Ses ve Görüntü Bilişim Sistemi (SEGBİS) ile kaydedilen duruşmada savunma yapan tutuklu sanık kurmay albay Hazır, darbe girişimi akşamı mesai bitimi sonra evine döndüğünü, saat 21.15'te Binbaşı Oğuzhan Pehlivanlı'nın kendisini arayarak Foça Batı Görev Grup Komutanı Tuğamiral Yaşar Çamur'un herkesi mesaiye çağırdığını bildirmesi üzerine Foça Deniz Üssü'ne gittiğini savundu.

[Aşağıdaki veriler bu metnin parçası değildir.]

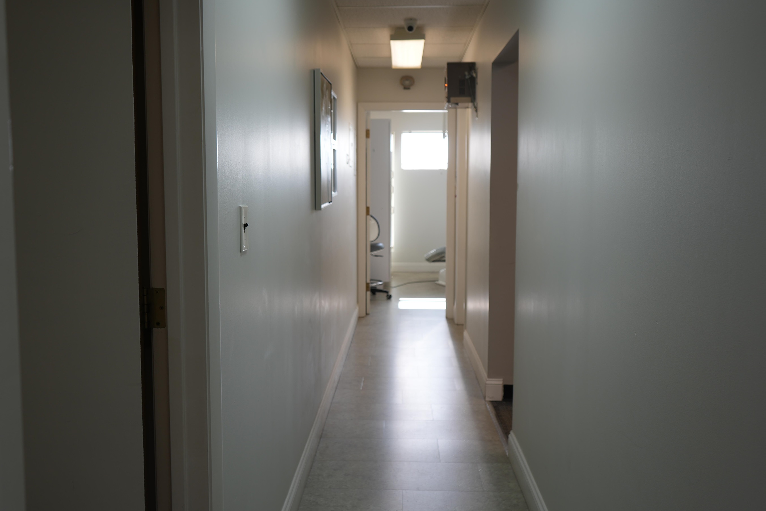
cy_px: 240
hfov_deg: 57.2
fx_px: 702
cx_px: 363
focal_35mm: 33
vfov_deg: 40.0
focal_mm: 29
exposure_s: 1/50
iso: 100
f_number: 4.5
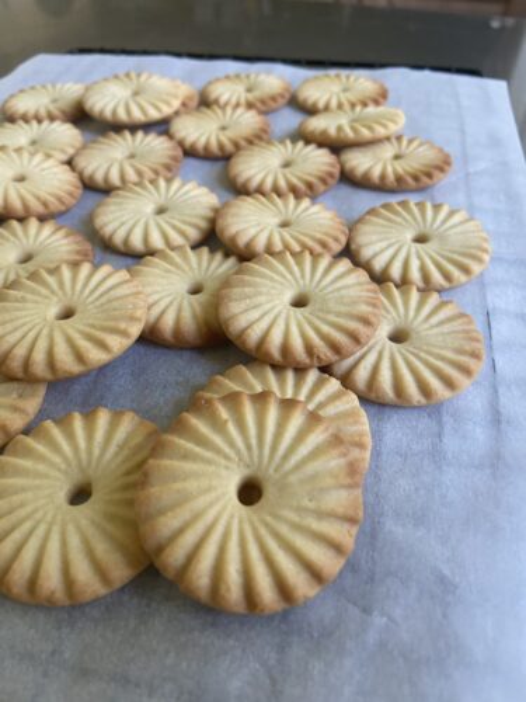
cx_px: 263
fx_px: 527
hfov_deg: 53.1
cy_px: 351
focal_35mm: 26
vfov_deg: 67.3
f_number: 1.8
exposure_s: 1/60
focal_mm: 4.25
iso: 160
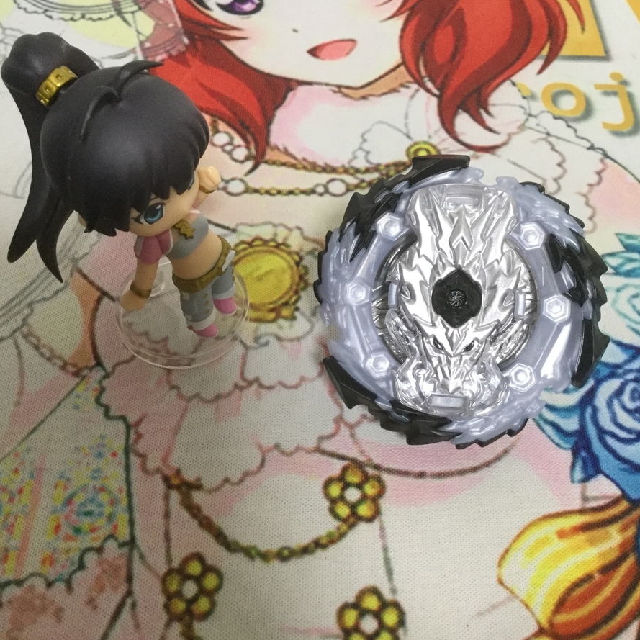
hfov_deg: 44.9
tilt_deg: -53.5
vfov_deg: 44.9
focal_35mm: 37
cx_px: 319
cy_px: 296
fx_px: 774
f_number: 2.4
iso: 125
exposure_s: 1/30
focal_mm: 3.3
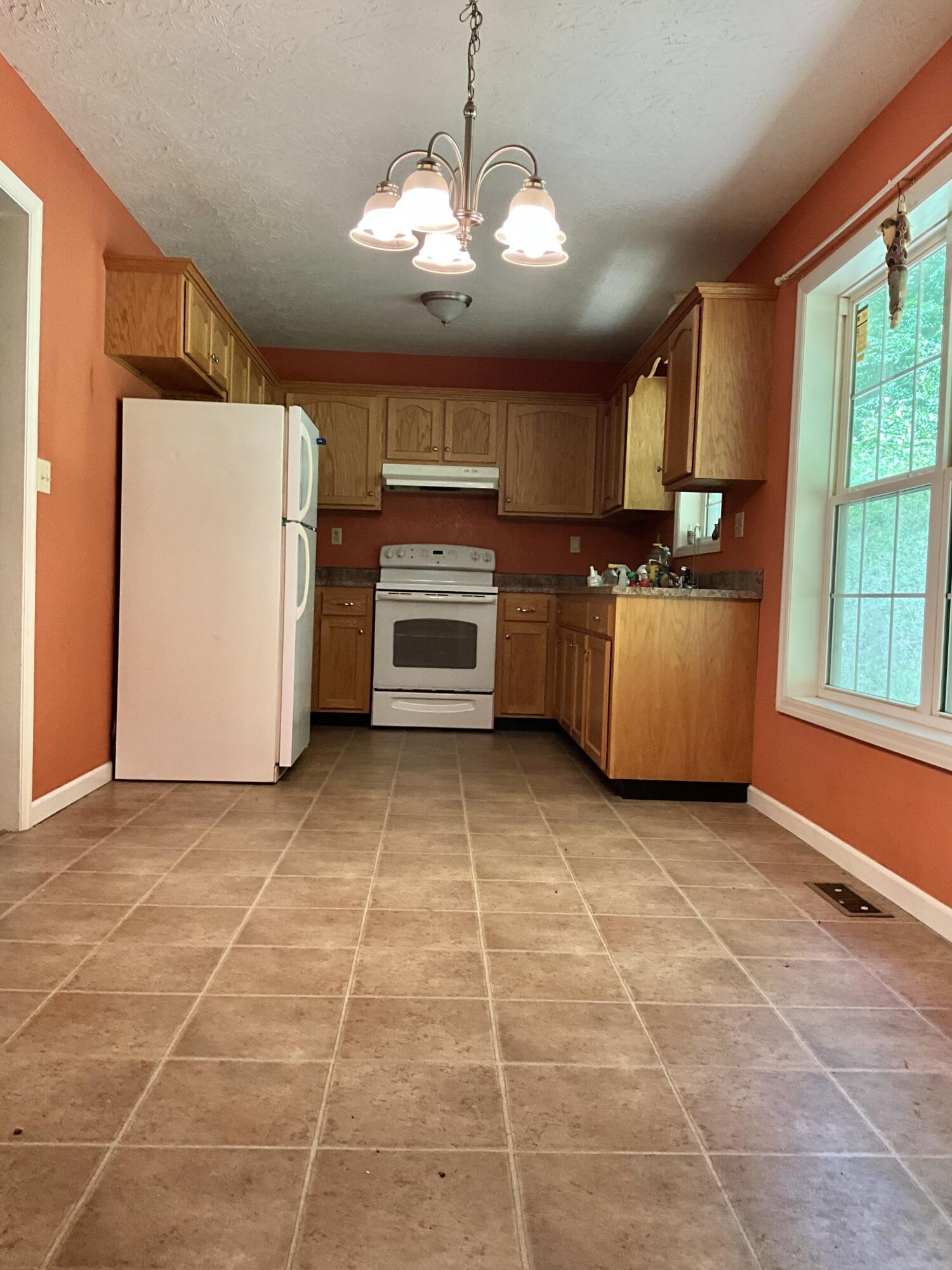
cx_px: 476
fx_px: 1063
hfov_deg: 48.2
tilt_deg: -2.5
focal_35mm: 29
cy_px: 635
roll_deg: -3.2
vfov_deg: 61.7
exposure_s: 1/60
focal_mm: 3
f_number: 1.8
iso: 100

Hazır, ne olduğunu anlamak için makamına çıktığı Çamur'un kendisine "gemilere yönelik tehlike var" anlamına gelen kırmızı alarm verildiğini söylediğini öne sürdü.
"Yaşar Çamur ile birlikte hareket edip, gemilere komuta ettikleri ve tüm gemileri açığa çıkararak karakol kurdukları" suçlamaları reddeden Hazır, şöyle konuştu:
"Gemiler Tuğamiral Yaşar Çamur'un emriyle limandan ayrılıp seyre kalktı. Karaburun önlerinde bekledikten sonra limana döndük. Cep telefonlarının toplatılması, uydu bağlantısının kesilmesi emri de benim değil, Çamur tarafından verilmiştir. Hatta limandan ayrılmadan önce televizyondaki haberleri görüp TCG Bodrum gemisinin birinci kaptanı Binbaşı Tolga Doğan'a da bu konuyu sorduğumda bana, 'gemilerin ve personelin emniyeti için Foça açıklarında beklendiğini' söyledi. Sıkıyönetim mesajlarını ilk defa iddianame bana ulaştığında gördüm. FETÖ'yle hiçbir bağlantım olmamıştır."

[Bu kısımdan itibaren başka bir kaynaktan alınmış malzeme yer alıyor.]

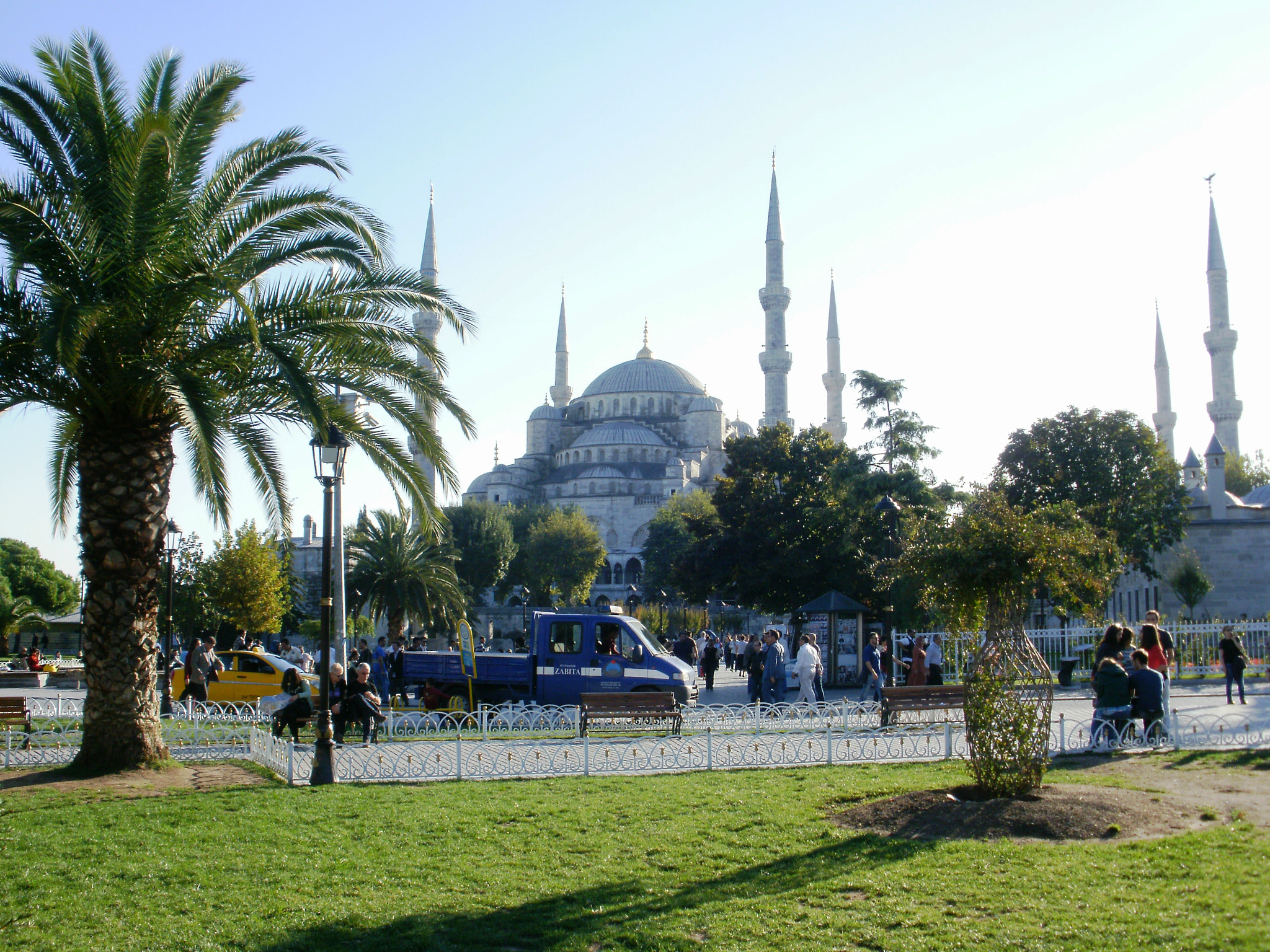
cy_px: 476
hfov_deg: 51.4
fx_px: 1321
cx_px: 635
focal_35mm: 36
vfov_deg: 39.7
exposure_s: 1/250
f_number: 5.6
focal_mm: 6.3
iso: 100
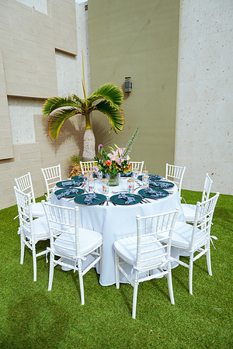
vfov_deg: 73.7
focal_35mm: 24
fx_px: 233
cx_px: 116
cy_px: 174
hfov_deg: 53.1
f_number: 2.8
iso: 100
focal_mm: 24
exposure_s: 1/1250
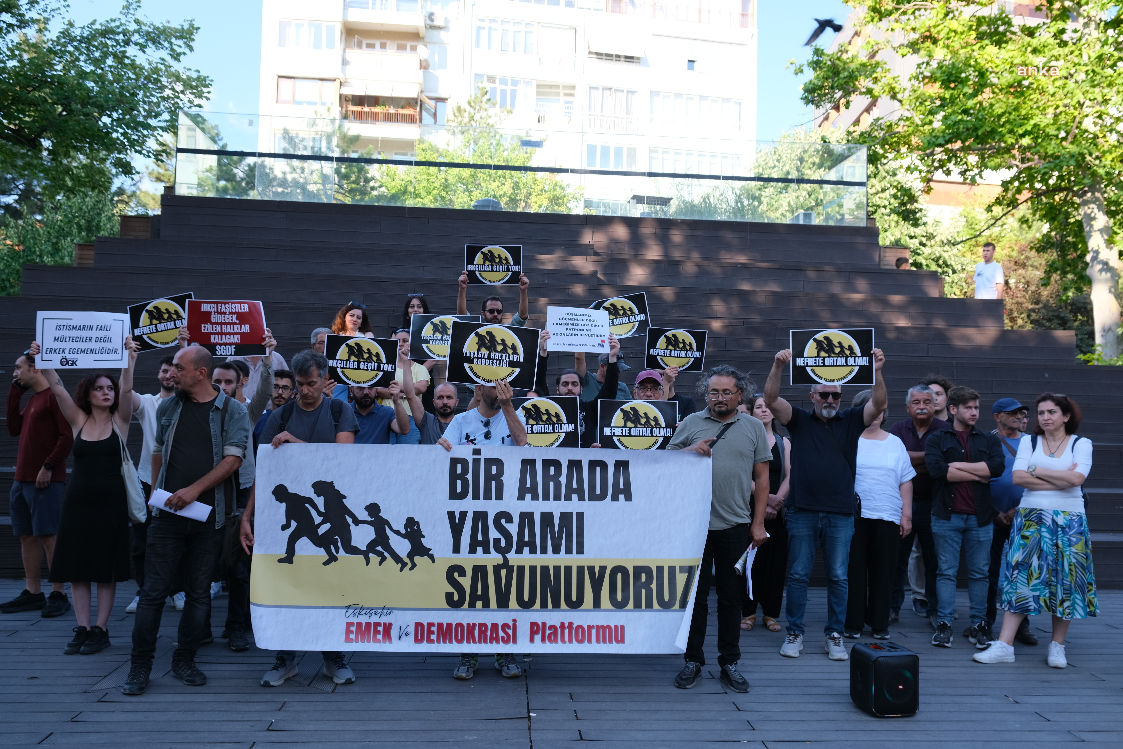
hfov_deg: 63.7
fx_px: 905
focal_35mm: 29
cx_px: 562
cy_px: 374
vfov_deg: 45.0
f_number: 4.5
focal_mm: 19.6
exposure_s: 1/200
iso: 320
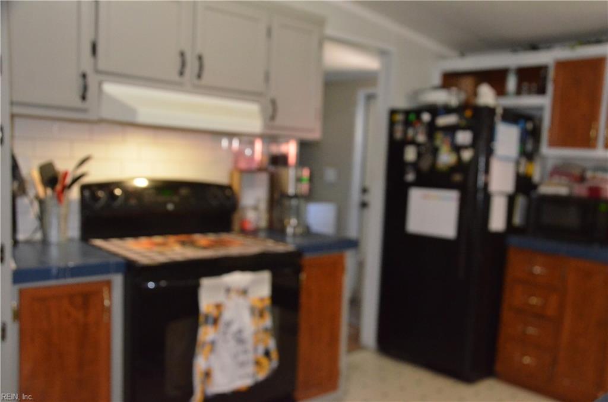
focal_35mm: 33
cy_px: 201
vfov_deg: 39.8
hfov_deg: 57.3
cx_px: 304
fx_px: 556
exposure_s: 1/60
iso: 4000
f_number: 7.1
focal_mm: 22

Mahkeme Başkanı'nın, telefonunda ByLock programı tespit edildiğini belirtmesi üzerine Hazır, "Böyle bir program kullanmadım ve yüklemedim. 'ByLock' diye bir şeyi ilk kez tutuklu olduğum Buca Cezaevinde öğrendim." yanıtını verdi.

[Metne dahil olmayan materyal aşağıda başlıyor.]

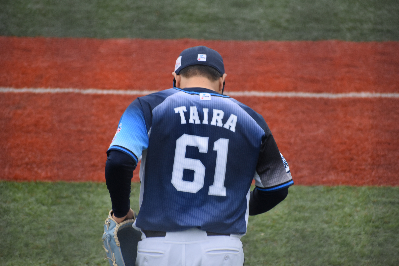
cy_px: 133
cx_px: 200
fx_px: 4987
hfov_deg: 4.6
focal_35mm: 450
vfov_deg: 3.1
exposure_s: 1/500
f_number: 6.3
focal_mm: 300
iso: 1100
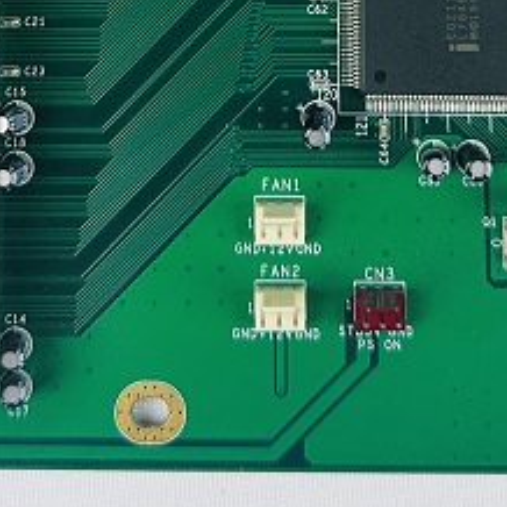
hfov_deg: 17.7
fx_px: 1624
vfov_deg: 16.2
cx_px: 235
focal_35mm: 98
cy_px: -265
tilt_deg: -87.5
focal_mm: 6.86
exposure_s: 1/120
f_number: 1.78
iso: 64
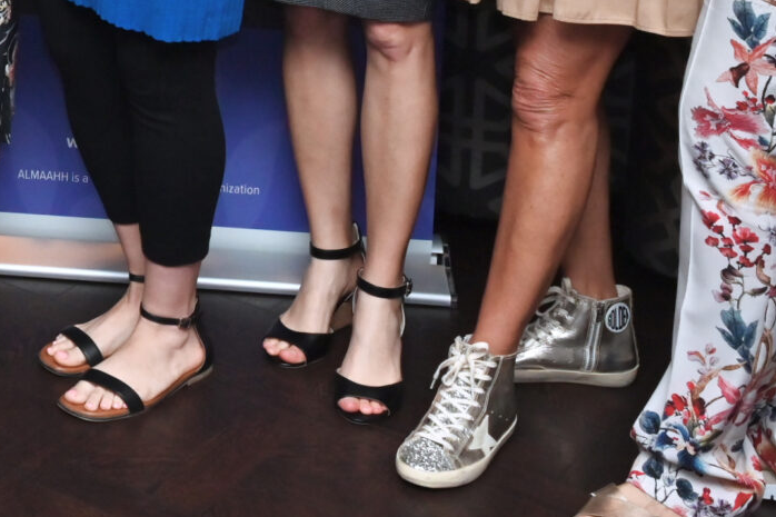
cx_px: -270
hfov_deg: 20.8
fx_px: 1896
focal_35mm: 88
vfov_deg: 14.3
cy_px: -316
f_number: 7.1
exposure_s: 1/160
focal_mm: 24
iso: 1000
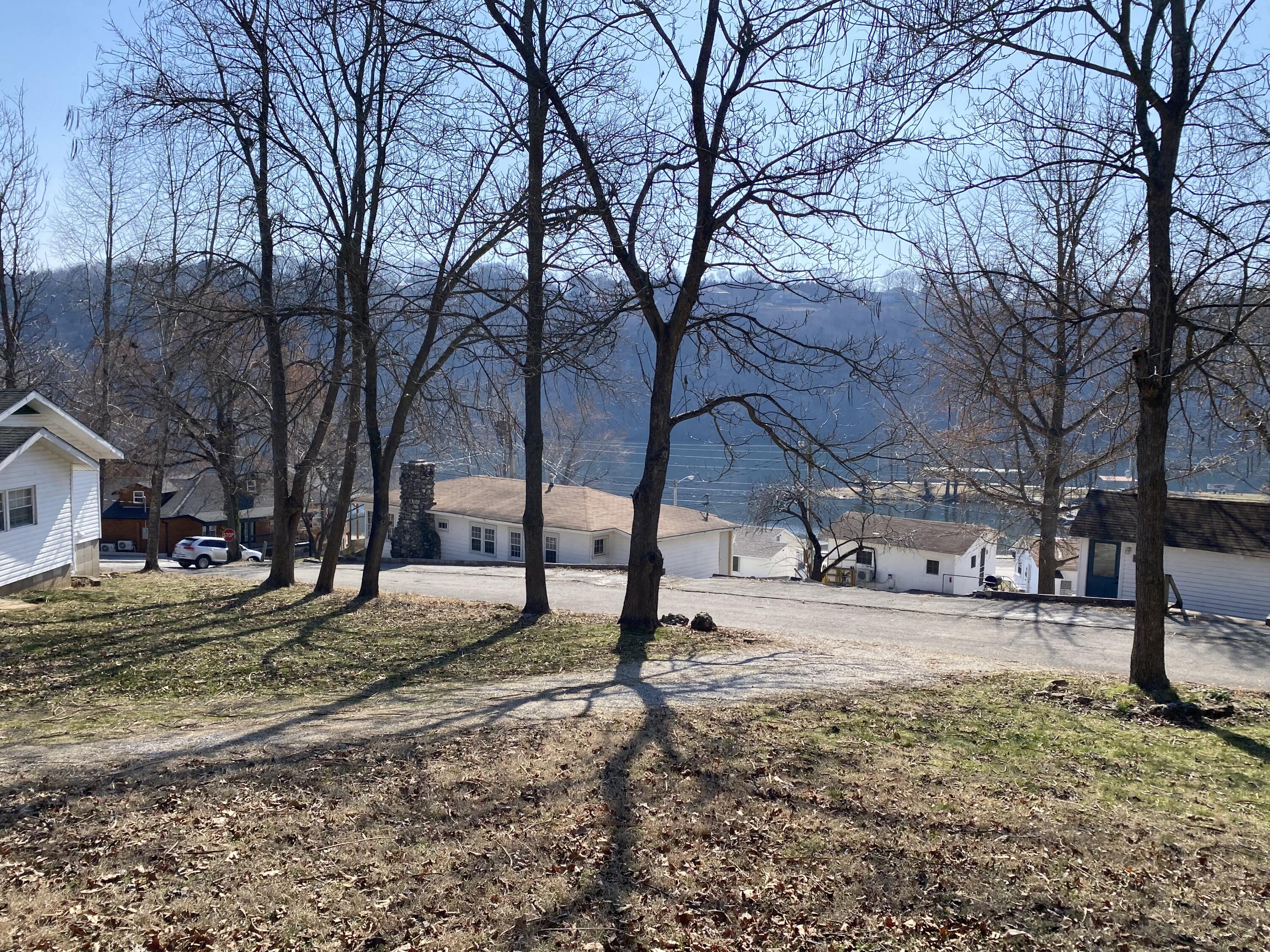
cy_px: 476
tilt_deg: -5.3
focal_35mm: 26
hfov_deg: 67.3
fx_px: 954
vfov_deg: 53.1
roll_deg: -2.5
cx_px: 635
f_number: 1.8
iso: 32
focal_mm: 4.25
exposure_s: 1/2967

28.02.2017 GÜNKÜ DURUŞMADA YAŞANANLAR
Aliağa Ceza İnfaz Kurumu Kampüsü'ndeki duruşma salonunda, İzmir 2. Ağır Ceza Mahkemesince görülen duruşmaya bazı tutuklu ve tutuksuz sanıklar ile taraf avukatları katıldı.
Ses ve Görüntü Bilişim Sistemi (SEGBİS) ile kaydedilen duruşmada Doğan, Foça Deniz Üssünde 4 yıldır çalıştığını, son 1 yılda da TCG Bodrum'da gemi kaptanı olarak görev yaptığını aktardı.
Doğan, 15 Temmuz darbe girişimi soruşturmasında gözaltına alındıktan sonra serbest bırakıldığını ancak cep telefonunda ByLock tespit edilmesi üzerine 6 Ekim 2016'da tutuklandığını söyledi.
15 Temmuz günü mesai bitiminde evine gittiğini, saat 21.25'te tutuklu sanıklardan eski kurmay albay İlsev Hazır'ın, personelin haberleşmesi için Whatsapp'ta kurduğu Whatsapp grubundan "acil toplanma planı devrede" diye yazdığını ve bu çerçevede personelin göreve çağrıldığını ileri sürdü.
Lojmandan saat 21.45'te Foça Deniz Üssü'ne geldiğini belirten Doğan, bu sırada kendisini cep telefonundan arayan Hazır'ın, eski Foça Batı Görev Grup Komutanı Tuğamiral Yaşar Çamur'un seyir hazırlıklarına başlaması emrini ilettiğini savundu.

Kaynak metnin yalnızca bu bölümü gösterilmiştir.